If the unusual office hours and the staff of T-shirt-and-jeans clad twentysomethings give the firm the air of a college political campaign, the results achieved in the Prop 65 cases so far speak of a committed professionalism, says client David Roe.

“Cliff has quite a core of dedicated people and his hardnosed investigations have been crucial,” Roe says.

But some attorneys who have dealt with Chanler say privately that they wonder whether Roe is behind the strategy that has proven so successful to date.

Chanler is “a pretty smart guy but as far as legal strategy and negotiations go, Cliff just doesn’t have the experience to handle all of it,” says one attorney.

Chanler says that Roe – who he says acted as something of a senior partner in the early days – keeps close tabs on the cases, but that case development and litigation are left up to him.

Other attorneys who have negotiated with Chanler say they found him a tough but reasonable adversary.  They asked not to be named, citing ongoing or future cases involving Chanler.

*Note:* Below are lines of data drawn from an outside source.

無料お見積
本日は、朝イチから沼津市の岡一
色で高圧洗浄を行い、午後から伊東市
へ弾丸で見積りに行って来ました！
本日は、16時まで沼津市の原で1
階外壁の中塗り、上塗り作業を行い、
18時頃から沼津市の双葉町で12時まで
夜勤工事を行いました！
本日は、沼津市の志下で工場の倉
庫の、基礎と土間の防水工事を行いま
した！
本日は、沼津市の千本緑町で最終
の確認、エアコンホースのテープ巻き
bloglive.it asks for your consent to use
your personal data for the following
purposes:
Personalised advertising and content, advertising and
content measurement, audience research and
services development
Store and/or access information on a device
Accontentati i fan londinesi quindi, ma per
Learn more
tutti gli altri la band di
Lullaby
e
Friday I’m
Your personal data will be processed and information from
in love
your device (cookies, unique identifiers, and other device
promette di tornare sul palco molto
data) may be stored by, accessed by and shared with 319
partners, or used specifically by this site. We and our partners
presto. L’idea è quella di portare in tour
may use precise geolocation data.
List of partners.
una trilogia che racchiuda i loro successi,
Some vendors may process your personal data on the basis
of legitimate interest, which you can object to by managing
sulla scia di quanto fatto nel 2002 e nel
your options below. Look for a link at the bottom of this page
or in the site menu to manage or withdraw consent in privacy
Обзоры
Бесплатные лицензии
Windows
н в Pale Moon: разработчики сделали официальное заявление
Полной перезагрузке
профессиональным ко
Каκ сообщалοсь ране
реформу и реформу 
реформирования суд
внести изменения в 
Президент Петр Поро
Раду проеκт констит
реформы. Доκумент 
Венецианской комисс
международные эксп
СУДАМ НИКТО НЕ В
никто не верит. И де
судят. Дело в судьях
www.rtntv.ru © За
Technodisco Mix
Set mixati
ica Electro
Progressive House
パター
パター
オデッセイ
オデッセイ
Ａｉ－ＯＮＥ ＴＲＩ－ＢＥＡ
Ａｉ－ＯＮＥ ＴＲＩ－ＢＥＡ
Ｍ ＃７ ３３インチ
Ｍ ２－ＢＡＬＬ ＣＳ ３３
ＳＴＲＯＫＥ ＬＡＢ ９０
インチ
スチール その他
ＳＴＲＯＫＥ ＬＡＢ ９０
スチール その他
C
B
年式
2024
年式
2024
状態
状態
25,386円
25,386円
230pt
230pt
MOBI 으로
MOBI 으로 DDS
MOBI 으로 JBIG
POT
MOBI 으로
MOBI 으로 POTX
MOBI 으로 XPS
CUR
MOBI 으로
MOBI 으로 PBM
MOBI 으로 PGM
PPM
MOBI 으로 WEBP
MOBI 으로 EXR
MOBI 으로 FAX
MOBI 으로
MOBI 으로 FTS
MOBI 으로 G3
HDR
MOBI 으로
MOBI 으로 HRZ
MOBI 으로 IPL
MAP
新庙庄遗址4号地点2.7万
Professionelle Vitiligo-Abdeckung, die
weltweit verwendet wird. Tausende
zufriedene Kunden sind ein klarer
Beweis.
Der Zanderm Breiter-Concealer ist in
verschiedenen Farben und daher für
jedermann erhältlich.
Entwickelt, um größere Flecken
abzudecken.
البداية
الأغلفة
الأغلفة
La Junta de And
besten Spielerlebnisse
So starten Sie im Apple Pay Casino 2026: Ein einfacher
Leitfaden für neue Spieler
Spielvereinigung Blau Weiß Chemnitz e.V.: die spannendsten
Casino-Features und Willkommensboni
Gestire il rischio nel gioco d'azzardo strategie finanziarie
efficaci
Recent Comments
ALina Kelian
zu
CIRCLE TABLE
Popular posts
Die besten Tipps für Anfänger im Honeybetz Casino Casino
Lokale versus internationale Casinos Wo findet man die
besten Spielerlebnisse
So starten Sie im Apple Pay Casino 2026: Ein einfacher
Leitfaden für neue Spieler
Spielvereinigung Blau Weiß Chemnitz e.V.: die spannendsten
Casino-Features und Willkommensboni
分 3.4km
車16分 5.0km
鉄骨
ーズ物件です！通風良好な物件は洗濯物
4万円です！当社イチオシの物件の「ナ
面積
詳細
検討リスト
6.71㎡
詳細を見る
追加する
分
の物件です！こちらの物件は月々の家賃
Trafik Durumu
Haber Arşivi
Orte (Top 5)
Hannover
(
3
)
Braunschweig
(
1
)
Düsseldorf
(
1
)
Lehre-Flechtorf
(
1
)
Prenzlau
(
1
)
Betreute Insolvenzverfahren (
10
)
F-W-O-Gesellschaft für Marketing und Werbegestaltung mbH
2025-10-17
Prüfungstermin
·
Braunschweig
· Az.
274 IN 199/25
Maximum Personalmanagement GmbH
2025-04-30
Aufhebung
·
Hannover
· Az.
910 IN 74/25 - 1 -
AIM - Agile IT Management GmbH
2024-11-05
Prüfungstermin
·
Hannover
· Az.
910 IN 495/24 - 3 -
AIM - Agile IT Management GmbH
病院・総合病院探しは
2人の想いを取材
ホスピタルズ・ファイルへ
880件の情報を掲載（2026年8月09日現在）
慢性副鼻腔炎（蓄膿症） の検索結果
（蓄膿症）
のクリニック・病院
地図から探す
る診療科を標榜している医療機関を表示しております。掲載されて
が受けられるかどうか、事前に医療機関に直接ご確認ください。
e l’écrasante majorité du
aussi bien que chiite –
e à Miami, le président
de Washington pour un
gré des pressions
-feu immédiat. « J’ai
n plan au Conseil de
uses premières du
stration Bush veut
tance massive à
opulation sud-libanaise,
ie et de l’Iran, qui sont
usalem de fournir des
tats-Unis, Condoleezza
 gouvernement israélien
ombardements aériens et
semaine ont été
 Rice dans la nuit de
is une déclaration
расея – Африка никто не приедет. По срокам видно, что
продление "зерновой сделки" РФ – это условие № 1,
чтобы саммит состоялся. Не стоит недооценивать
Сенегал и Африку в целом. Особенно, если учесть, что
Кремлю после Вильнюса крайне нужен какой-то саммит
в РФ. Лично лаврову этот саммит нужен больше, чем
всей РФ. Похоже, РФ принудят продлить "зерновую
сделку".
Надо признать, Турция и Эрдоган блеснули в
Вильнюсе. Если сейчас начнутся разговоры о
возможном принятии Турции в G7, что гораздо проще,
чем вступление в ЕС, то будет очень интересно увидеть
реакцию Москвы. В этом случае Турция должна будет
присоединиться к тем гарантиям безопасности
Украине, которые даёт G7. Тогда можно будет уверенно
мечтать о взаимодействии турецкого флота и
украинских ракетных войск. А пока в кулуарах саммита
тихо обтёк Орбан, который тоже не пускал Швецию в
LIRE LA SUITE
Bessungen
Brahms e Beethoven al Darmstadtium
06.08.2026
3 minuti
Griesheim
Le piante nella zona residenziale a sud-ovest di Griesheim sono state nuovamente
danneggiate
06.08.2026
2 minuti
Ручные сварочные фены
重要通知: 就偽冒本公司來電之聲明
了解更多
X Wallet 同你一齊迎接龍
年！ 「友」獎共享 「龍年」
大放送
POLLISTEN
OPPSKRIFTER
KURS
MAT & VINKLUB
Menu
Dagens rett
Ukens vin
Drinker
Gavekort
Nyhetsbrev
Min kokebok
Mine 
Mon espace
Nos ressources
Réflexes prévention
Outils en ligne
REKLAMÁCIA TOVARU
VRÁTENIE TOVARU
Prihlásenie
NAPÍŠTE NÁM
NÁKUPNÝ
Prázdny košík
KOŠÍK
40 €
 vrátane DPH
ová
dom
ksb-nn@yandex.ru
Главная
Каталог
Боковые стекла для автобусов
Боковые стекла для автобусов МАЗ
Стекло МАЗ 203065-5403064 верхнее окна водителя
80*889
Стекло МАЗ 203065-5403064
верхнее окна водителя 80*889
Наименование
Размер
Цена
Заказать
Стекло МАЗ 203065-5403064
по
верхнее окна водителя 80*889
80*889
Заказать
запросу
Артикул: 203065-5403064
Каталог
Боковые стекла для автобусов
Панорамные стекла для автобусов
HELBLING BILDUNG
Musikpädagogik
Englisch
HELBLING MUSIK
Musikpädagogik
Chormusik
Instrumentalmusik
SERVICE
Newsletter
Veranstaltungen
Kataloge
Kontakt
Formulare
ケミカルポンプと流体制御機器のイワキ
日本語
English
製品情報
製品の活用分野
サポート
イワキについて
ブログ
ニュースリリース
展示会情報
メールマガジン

In the coming months, the firm may take a more conventional form as it moves into expanded offices in Ghiradelli Square and takes on a new partner.

Last week, the firm officially became Chanler & Barnaby with the addition of Keith Barnaby, a law school classmate of Chanler who will start in June.

Without discussing the firm’s financing, Chanler says it will continue to devote 98 percent of its time to cases on behalf of nonprofits.

Upcoming cases may involve cases on behalf of the Rainforest Action Network and homeless advocates, he says.  But he says he hopes some things stay the same.

“There’s a lot of fun and freedom here.  I never was comfortable working long hours in a tie and suit.  I accomplish a lot more wearing my jeans in a law library than I do wearing a noose around my neck.”